L'ex-dirigeant du Centre hospitalier universitaire de Sherbrooke (CHUS) a mentionné que l'objectif concernant le nombre de visiteurs sera également diminué. «On vise à répondre aux 1300 à 1400 visites annuelles parce qu'on est conscients que c'est un besoin. En ce qui concerne les ressources du réseau de la santé pour répondre à la demande, en terme d'efficience, on peut faire mieux.»

Or, en septembre 2011, 4761 patients étaient sans médecin dans la région (Haute-Yamaska). À ce jour, cette liste compte 8000 personnes. Pour répondre à la demande, la clinique a deux employées à temps plein: une agente administrative puis une infirmière. Selon de récentes données, les omnipraticiens y sont présents en moyenne trois jours par semaine.

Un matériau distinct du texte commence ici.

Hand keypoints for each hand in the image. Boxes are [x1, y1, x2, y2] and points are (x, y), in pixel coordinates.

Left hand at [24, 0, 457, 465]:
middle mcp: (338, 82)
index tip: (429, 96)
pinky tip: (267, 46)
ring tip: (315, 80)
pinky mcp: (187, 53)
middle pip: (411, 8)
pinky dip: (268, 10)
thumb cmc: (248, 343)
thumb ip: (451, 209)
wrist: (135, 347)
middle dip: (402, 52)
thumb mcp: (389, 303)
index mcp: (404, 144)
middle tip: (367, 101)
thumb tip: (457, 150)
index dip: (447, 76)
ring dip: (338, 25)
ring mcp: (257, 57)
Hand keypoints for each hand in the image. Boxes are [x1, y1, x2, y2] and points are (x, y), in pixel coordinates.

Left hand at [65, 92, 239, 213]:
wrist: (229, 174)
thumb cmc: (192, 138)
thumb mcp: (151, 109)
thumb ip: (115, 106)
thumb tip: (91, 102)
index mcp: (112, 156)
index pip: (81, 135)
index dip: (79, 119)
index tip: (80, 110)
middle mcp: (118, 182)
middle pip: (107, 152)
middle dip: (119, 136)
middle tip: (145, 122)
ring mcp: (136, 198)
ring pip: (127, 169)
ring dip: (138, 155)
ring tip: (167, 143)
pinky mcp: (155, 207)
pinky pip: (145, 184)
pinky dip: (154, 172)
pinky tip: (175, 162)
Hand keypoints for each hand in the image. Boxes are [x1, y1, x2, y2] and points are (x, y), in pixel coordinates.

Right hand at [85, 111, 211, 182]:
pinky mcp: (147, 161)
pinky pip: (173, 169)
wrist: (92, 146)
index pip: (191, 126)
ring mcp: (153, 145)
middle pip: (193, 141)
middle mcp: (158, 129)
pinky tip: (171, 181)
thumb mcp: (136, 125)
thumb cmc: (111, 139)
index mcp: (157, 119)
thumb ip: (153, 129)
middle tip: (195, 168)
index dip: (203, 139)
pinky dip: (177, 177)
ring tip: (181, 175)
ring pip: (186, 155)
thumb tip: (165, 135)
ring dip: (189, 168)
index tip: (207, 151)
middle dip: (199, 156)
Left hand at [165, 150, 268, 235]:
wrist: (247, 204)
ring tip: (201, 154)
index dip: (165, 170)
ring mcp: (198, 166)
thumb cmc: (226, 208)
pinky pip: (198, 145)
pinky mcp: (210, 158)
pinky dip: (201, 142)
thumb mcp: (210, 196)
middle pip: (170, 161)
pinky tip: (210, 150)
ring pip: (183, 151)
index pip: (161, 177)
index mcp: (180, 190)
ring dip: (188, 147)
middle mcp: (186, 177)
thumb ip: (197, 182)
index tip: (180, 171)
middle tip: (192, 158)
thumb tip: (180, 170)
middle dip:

Quel constat le CIUSSS dresse-t-il de cette situation? «Les patients sans médecin, c'est un chiffre relativement élevé, a concédé M. Tremblay. À la grandeur du territoire du CIUSSS, on est en train de voir où sont nos difficultés en terme d'accès de première ligne. Pourquoi certaines [régions] ont-elles des taux d'inscription très élevés? Les besoins de la clinique d'accès [de Granby] dépendent aussi des services offerts en salle d'urgence, des groupes de médecins de famille et des cliniques sans rendez-vous. Les gens reçoivent certainement des soins ailleurs [qu'à la clinique d'accès]. Il faut tenir compte de tout ça parce que le modèle actuel n'est pas viable.»

Patients orphelins

Au phénomène des gens sans médecin de famille s'ajoute celui des patients orphelins. Cette réalité fait partie de l'évaluation des services et des effectifs requis pour relancer la clinique d'accès, qui doit voir le jour dans de nouveaux locaux d'ici l'automne, a fait valoir M. Tremblay. «Depuis trois ans, [les départs d'omnipraticiens à la retraite], c'est une situation chronique dans le réseau de la santé. On va regarder quels sont les gestes à poser pour donner un médecin de famille à ceux qui n'en ont pas. Et faire en sorte que ceux qui le perdent soient transférés à un autre collègue sans tomber entre deux chaises, a-t-il imagé. On compte sur tous les leviers pour y arriver, que ce soit via un médecin ou une autre ressource professionnelle.»